» **Document passage**:
···

The BBC: Hershey sued in US over metal in dark chocolate claim. 

This is a slight variation on normal headline grammar:  Hershey isn’t being sued over something they claimed; they are being sued because Consumer Reports claims to have found surprisingly high concentrations of lead and cadmium in dark chocolate from a wide range of manufacturers, small and large, organic and conventional, fair-trade and … whatever the opposite of that is.  The cadmium seems to come from the soil — chocolate eaters are on the wrong end of phytoremediation here — and the experts don’t actually know where the lead comes from. Hershey is being sued because they’re a potentially rewarding target, not because they are more at fault than other chocolate makers.

So, how bad is it? Consumer Reports say that the heavy-metal concentrations exceed health standards if you eat an ounce (like, 30g) every day. To get this result, they used the strictest health thresholds they could find: as they phrase it, “CR’s scientists believe that California’s levels are the most protective available”.  We can look at how California computed its threshold (MADL) for cadmium — at least, how it did in 2001; it’s possible there’s a stricter threshold that I haven’t found on Google.  The procedure was to take the highest concentration with no observed adverse effects in animals, scale it by weight, and divide by 1000 for safety.  With cadmium, they didn’t have a no-effect study, they only had a study showing adverse effects, so they put in an extra factor of 10 to account for that.  So, the threshold we’re comparing to is 10,000 times lower than the lowest concentration definitely shown to be harmful.  The California law doesn’t say it’s dangerous to exceed this threshold; it says that if you’re under this threshold you’re so safe that you don’t have to warn consumers that there’s cadmium present. (PDF)

···

Photo sets of single scenes:
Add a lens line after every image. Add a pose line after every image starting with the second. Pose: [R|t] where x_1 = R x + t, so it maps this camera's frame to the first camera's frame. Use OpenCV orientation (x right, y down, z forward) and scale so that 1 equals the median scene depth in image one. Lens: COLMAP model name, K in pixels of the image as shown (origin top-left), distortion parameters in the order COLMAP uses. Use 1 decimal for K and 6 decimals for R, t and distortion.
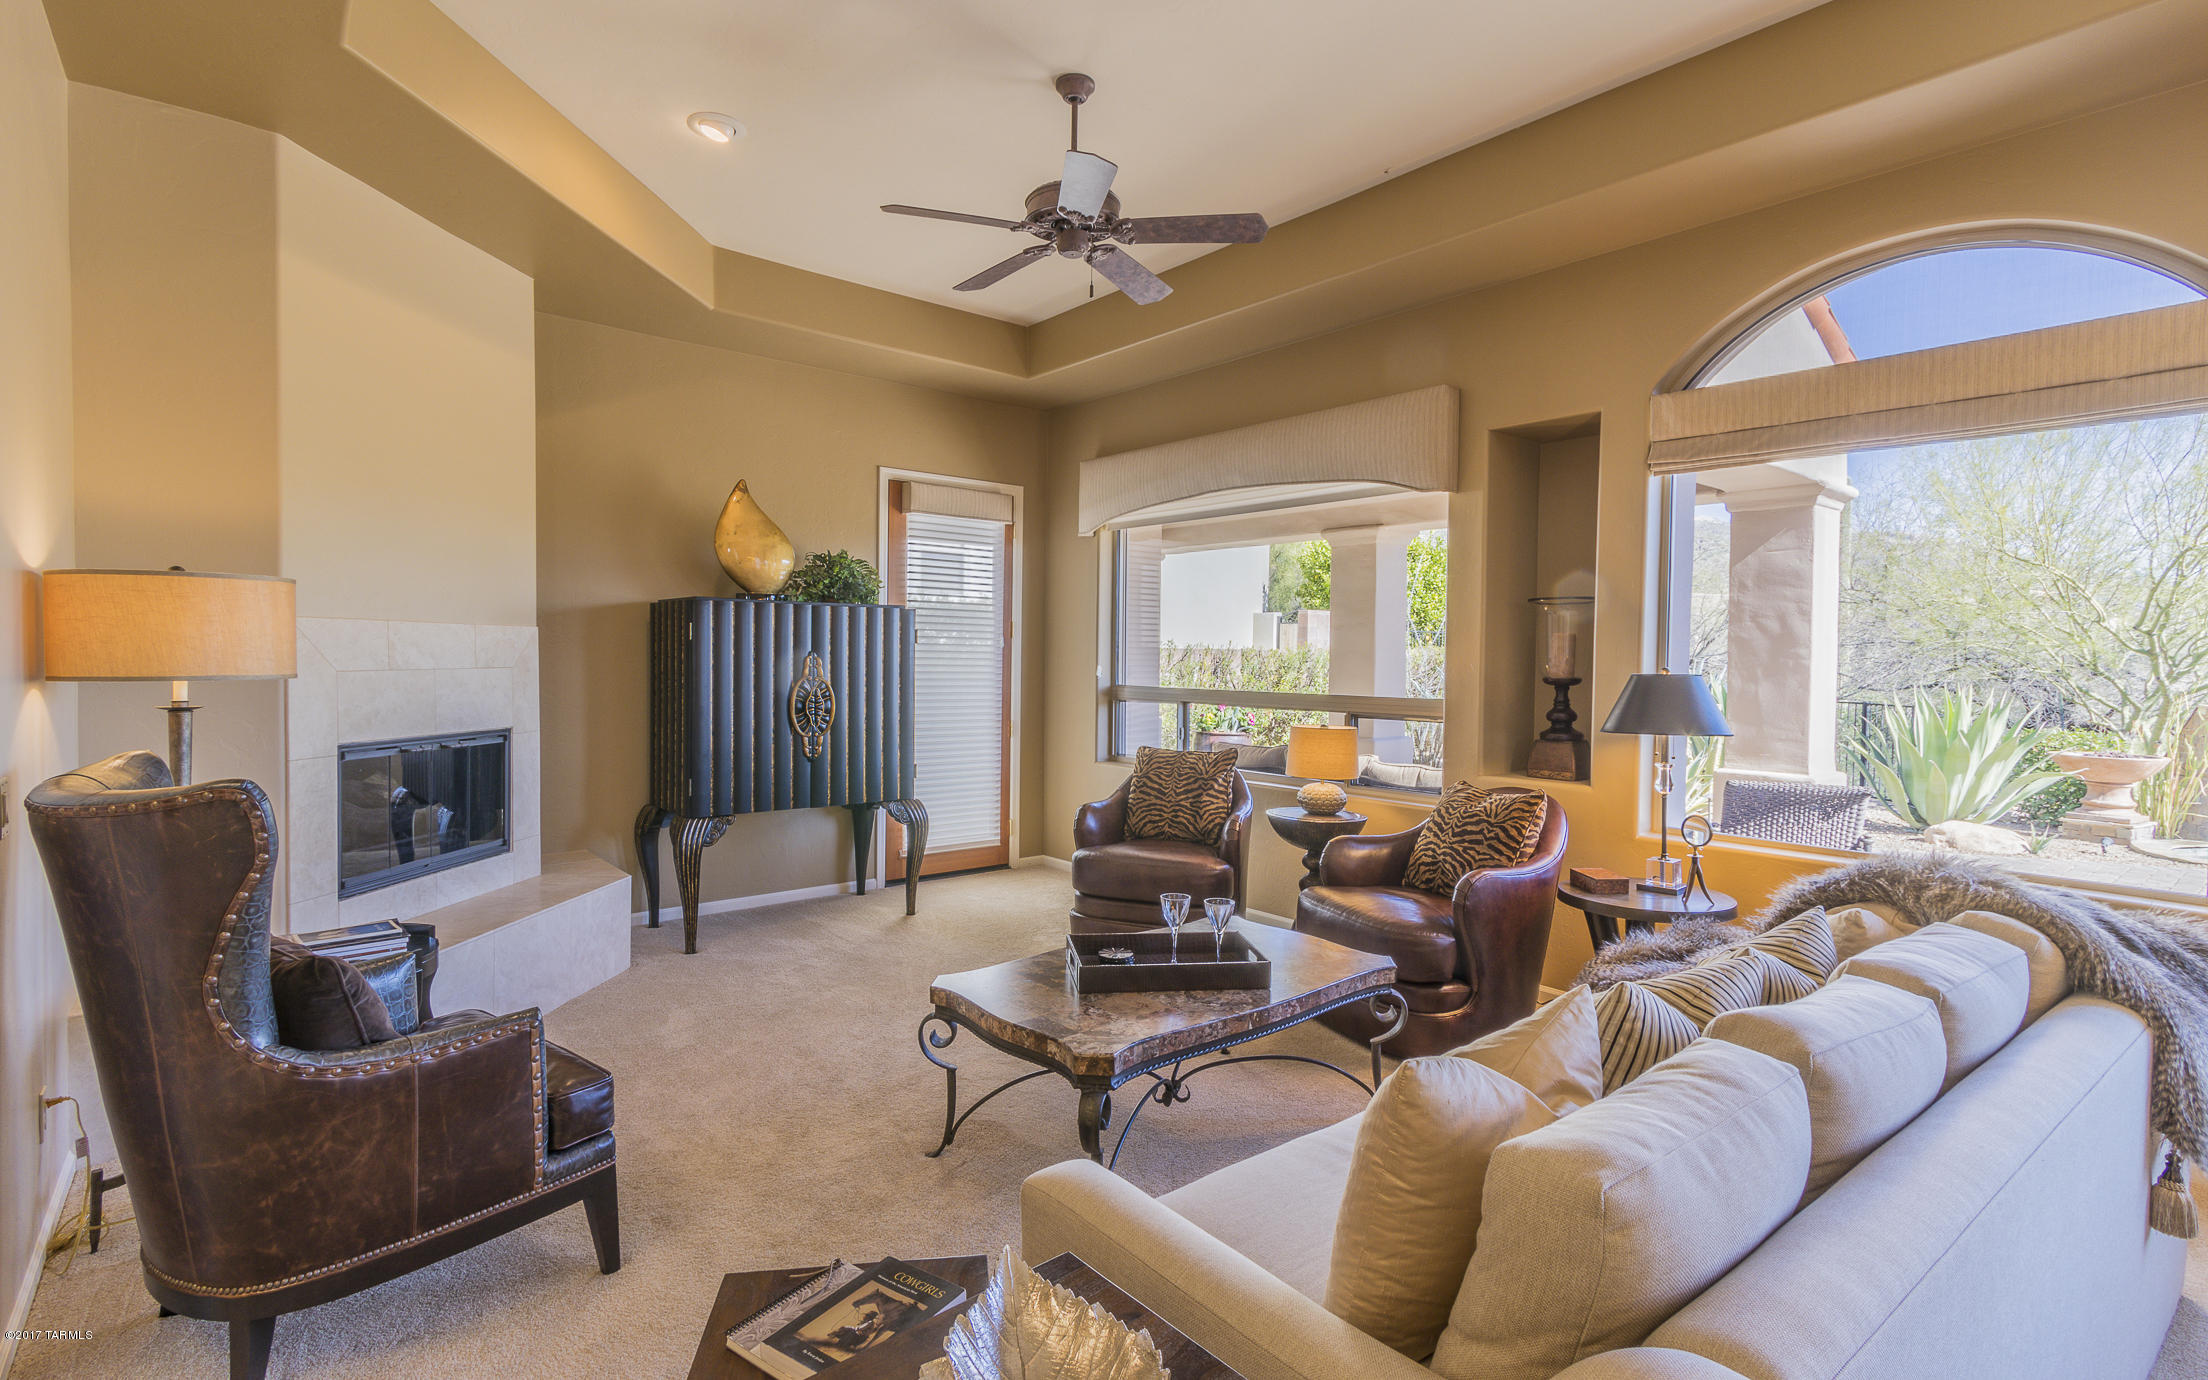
lens RADIAL K [[1038.1, 0, 1081.1], [0, 1038.1, 692.7], [0, 0, 1]] dist [0.000540, -0.000952]
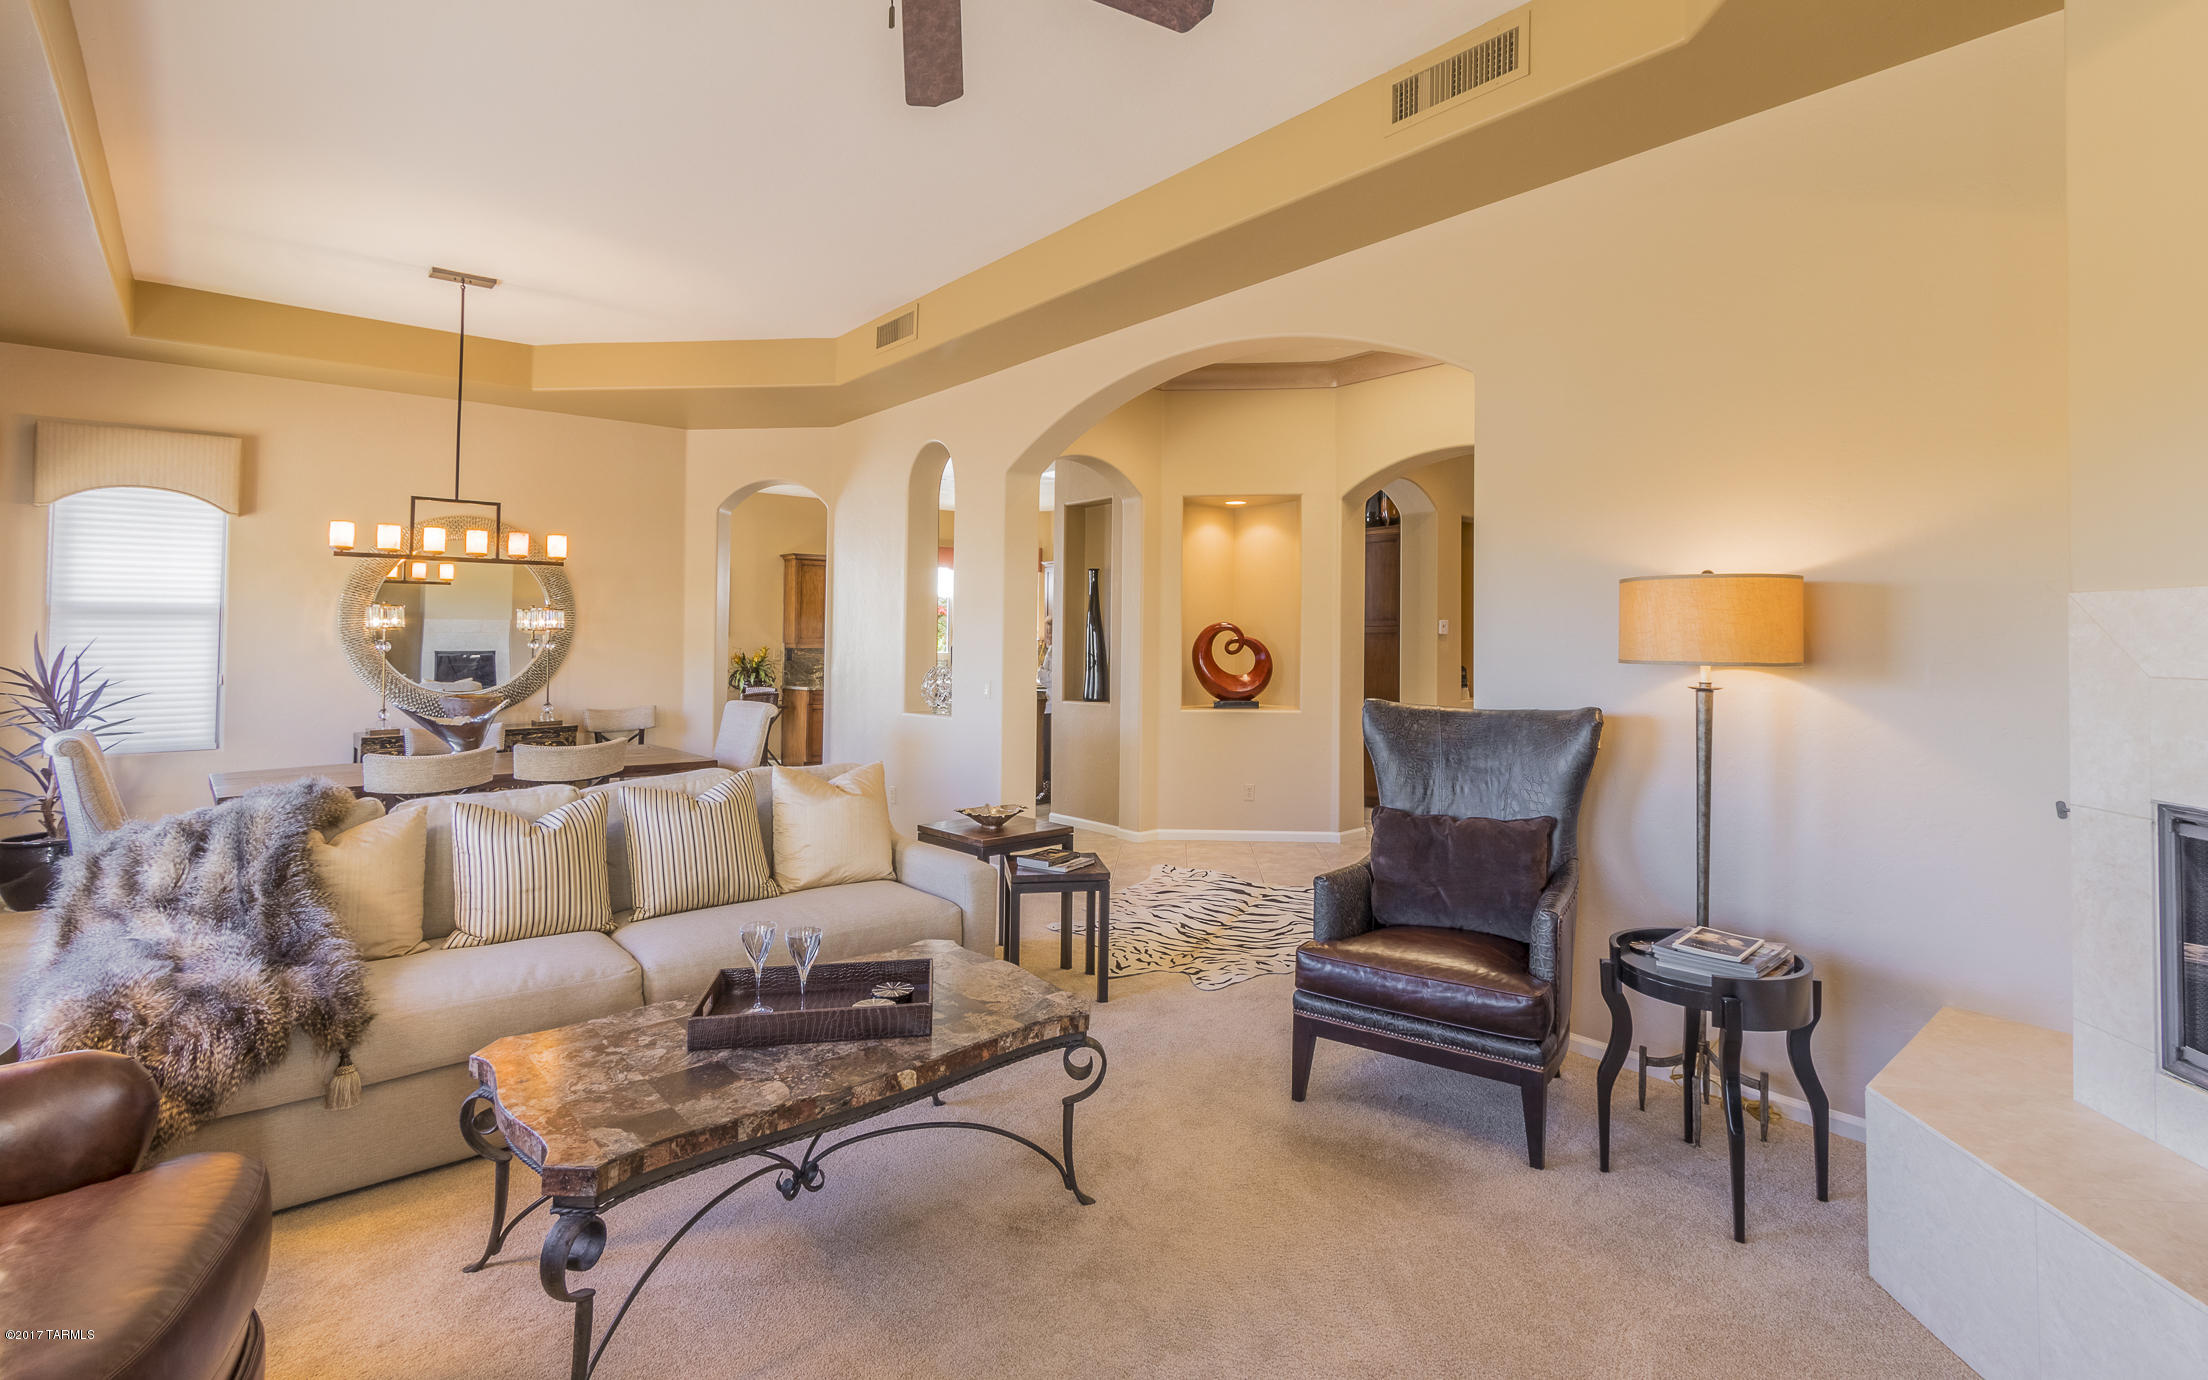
lens RADIAL K [[1026.7, 0, 1094.8], [0, 1026.7, 689.3], [0, 0, 1]] dist [0.002670, -0.000044]
pose [[-0.999636, -0.006079, -0.026301, -0.099525], [-0.008387, 0.996034, 0.088579, -0.058323], [0.025658, 0.088767, -0.995722, 1.528953]]
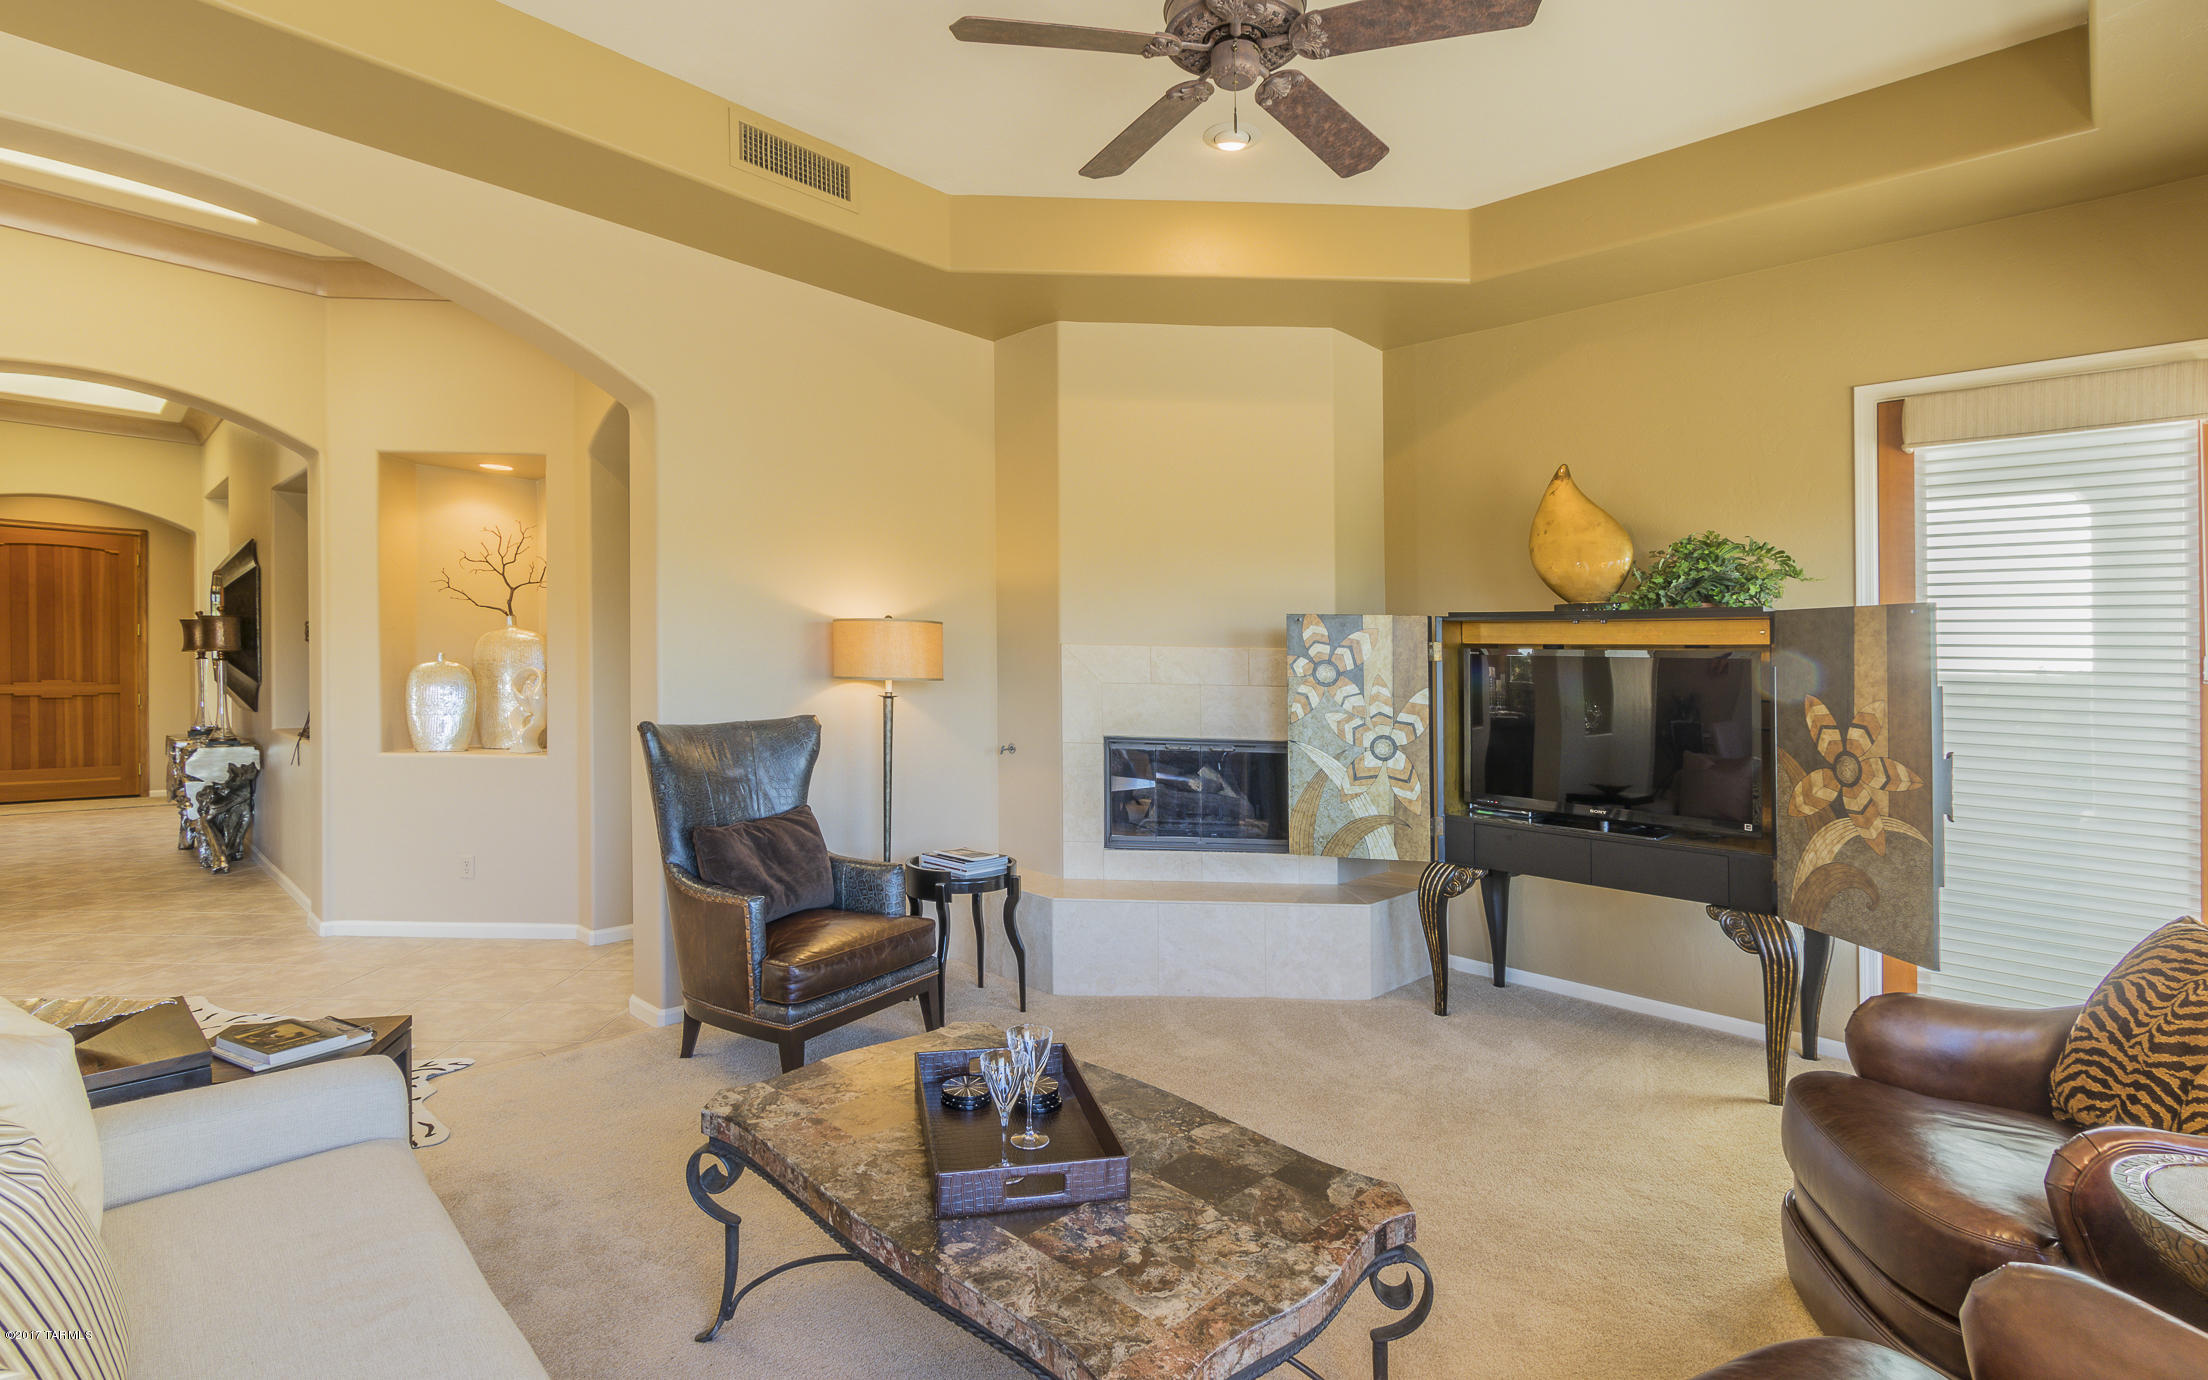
lens RADIAL K [[1026.7, 0, 1094.8], [0, 1026.7, 689.3], [0, 0, 1]] dist [0.002670, -0.000044]
pose [[0.116372, 0.017924, -0.993044, 0.629691], [-0.057752, 0.998268, 0.011250, -0.026325], [0.991525, 0.056041, 0.117205, 0.811215]]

···

» **Questions to answer**:
**1)** From the chocolate passage, return the text starting at "The BBC: Hershey" and ending at "other chocolate makers.".
**2)** Translate this sentence from the chocolate passage into Spanish: "Hershey is being sued because they’re a potentially rewarding target, not because they are more at fault than other chocolate makers."
**3)** Answer these questions using the chocolate passage:
(a) Which two heavy metals did Consumer Reports say it found in dark chocolate?
(b) How much chocolate eaten every day does Consumer Reports say makes the concentrations exceed health standards?
(c) How many times lower than the lowest concentration definitely shown to be harmful is the cadmium threshold being compared to?

» **Answer set**:
**1)**
The BBC: Hershey sued in US over metal in dark chocolate claim. 

This is a slight variation on normal headline grammar:  Hershey isn’t being sued over something they claimed; they are being sued because Consumer Reports claims to have found surprisingly high concentrations of lead and cadmium in dark chocolate from a wide range of manufacturers, small and large, organic and conventional, fair-trade and … whatever the opposite of that is.  The cadmium seems to come from the soil — chocolate eaters are on the wrong end of phytoremediation here — and the experts don’t actually know where the lead comes from. Hershey is being sued because they’re a potentially rewarding target, not because they are more at fault than other chocolate makers.

**2)** Hershey está siendo demandada porque es un objetivo potencialmente lucrativo, no porque tenga más culpa que otros fabricantes de chocolate.

**3)**
(a) Lead and cadmium.
(b) An ounce, or about 30g.
(c) 10,000 times lower.